J.B. Spins

Jazz, film, and improvised culture.

Monday, March 04, 2013

NYICFF ’13: Approved for Adoption


Growing up in a small country divided between French and Flemish speakers in the shadow of the ever arrogant France must make developing a Belgian identity tricky under any circumstances.  For a Korean adoptee like Jung, the coming-of-age process is profoundly more complicated.  Jung (as the artist simply bills himself) adapts his own graphic novel-memoir, incorporating footage of his emotionally ambiguous return to Korea in Approved for Adoption (trailer here), a multi-hyphenated animated genre-hybrid, which screens during the 2013 New York International Children’s Film Festival.

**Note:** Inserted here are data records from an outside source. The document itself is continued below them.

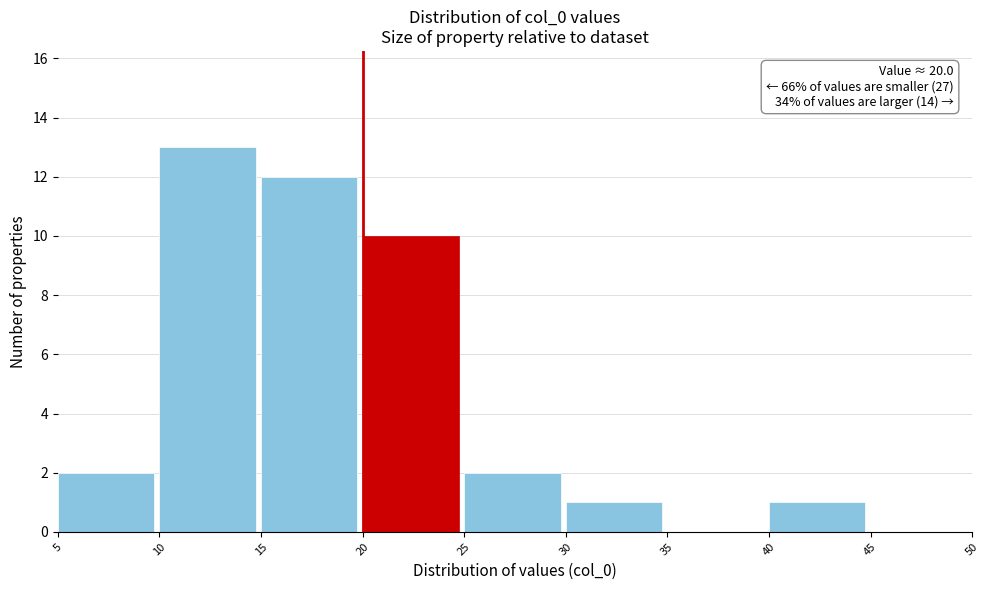

Which range on the x-axis has the tallest bar?

10 to 15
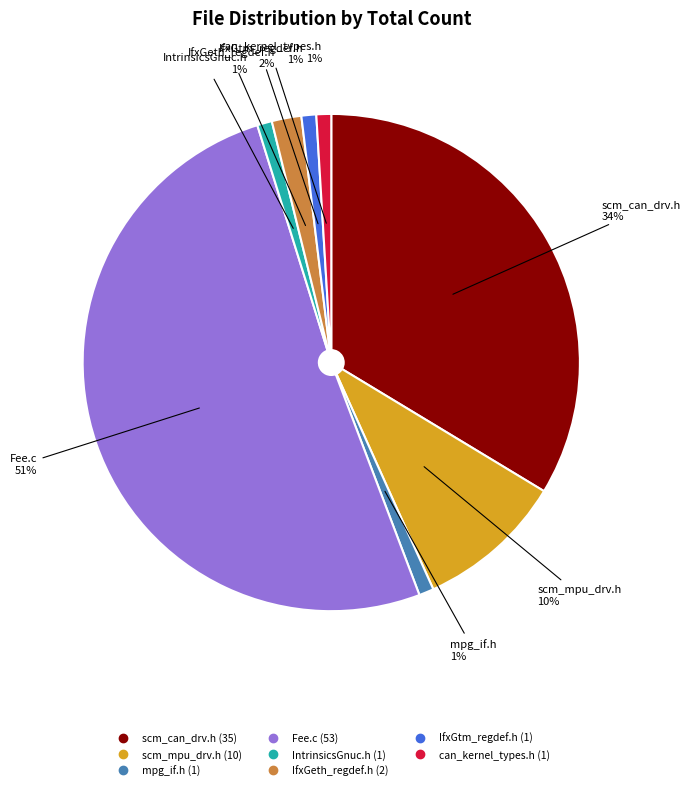

To the nearest percent, what is the difference between the largest and smallest slice percentages?

50%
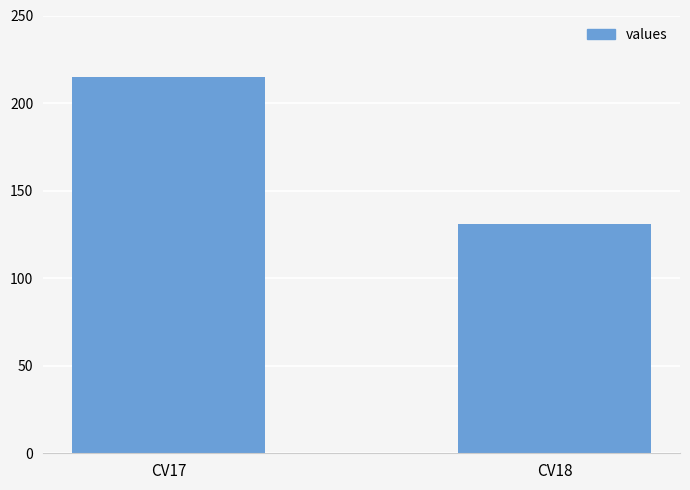

Reading left to right, transcribe all the data shown in this chart.

CV17=215	CV18=131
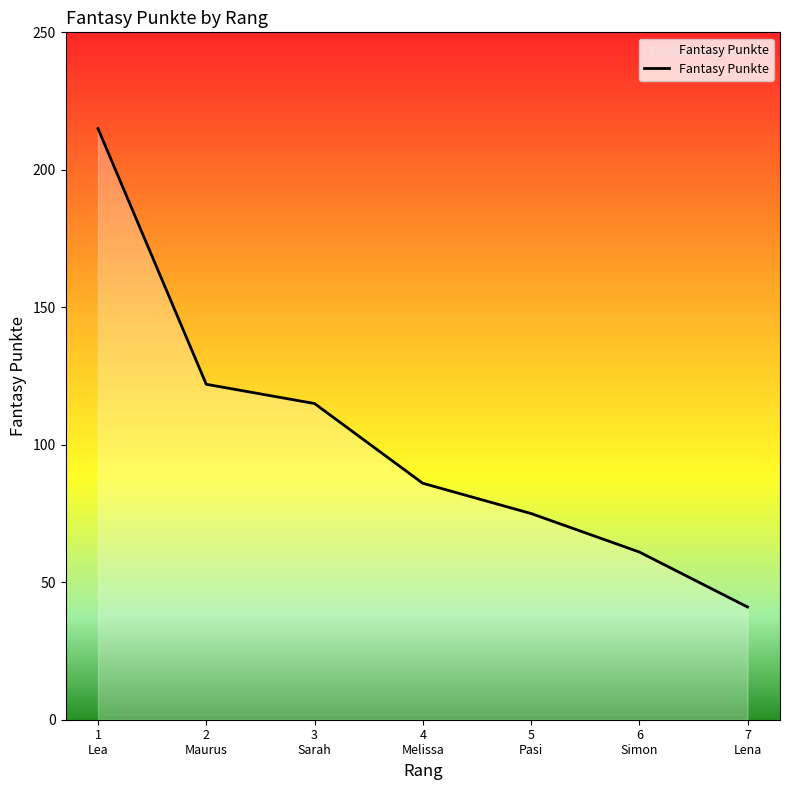

The chart shows a value of 131 at 5
Pasi. True or false?

False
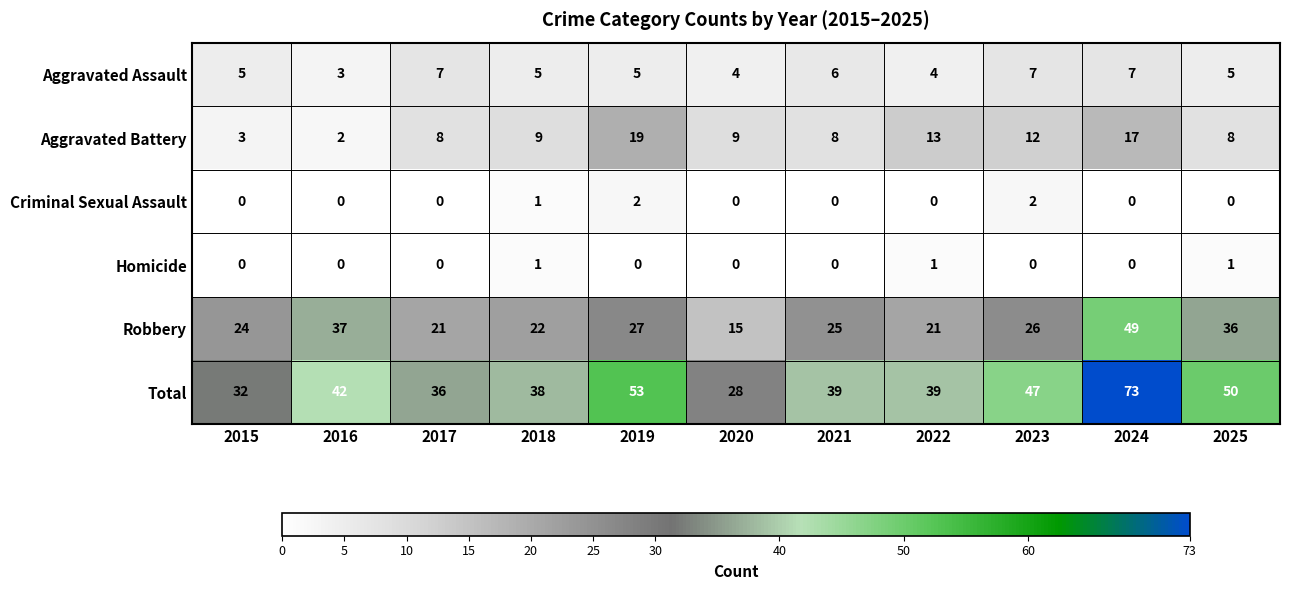

The Total series shows 78 at 2023. True or false?

False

Jung never knew his birth parents.  He was discovered by a policeman on the streets of Seoul, presumably abandoned.  It was a common fate for children after the Korean War.  Through the Holt international adoption agency, Jung is placed with a Belgian family.  As he matures, Jung mostly gets along with his four Belgian brothers and sisters, especially his sister and closest confidant, Coralie.  However, his relationship with is mother is a different story.  Frankly, most children would have issues with his severe mother, but his are exacerbated by behavioral problems at school and lingering doubts about his place in the family.

Although Jung is a very humane and forgiving film, it is probably the most mature selection of this year’s NYICFF.  There is even brief animated nudity (breasts clearly discernible beyond mere anime fan service).  It also forthrightly addresses Jung’s family drama and eventual tragedy, which might be troubling for younger viewers.  Yet, for adoptee children, it could be quite consoling—even cathartic.

Approved is visually elegant, rendering its expressive characters in 3D animation, against 2D backdrops, with Jung’s original sketches and Korean video integrated throughout.  Young Jung often tries viewer patience as much as his parents’ but at least we can understand where it is coming from.  Indeed, it is easy to understand how art has served as therapy for him.

To his credit, Jung is unflaggingly honest, never dodging significant episodes that might cast him in an unsympathetic light.  The results are revealing and sometimes beautiful.  Recommended for fully informed families who think their children will find it rewarding, Approved for Adoption screens this Sunday (3/10) at the Alliance Française as part of the 2013 NYICFF.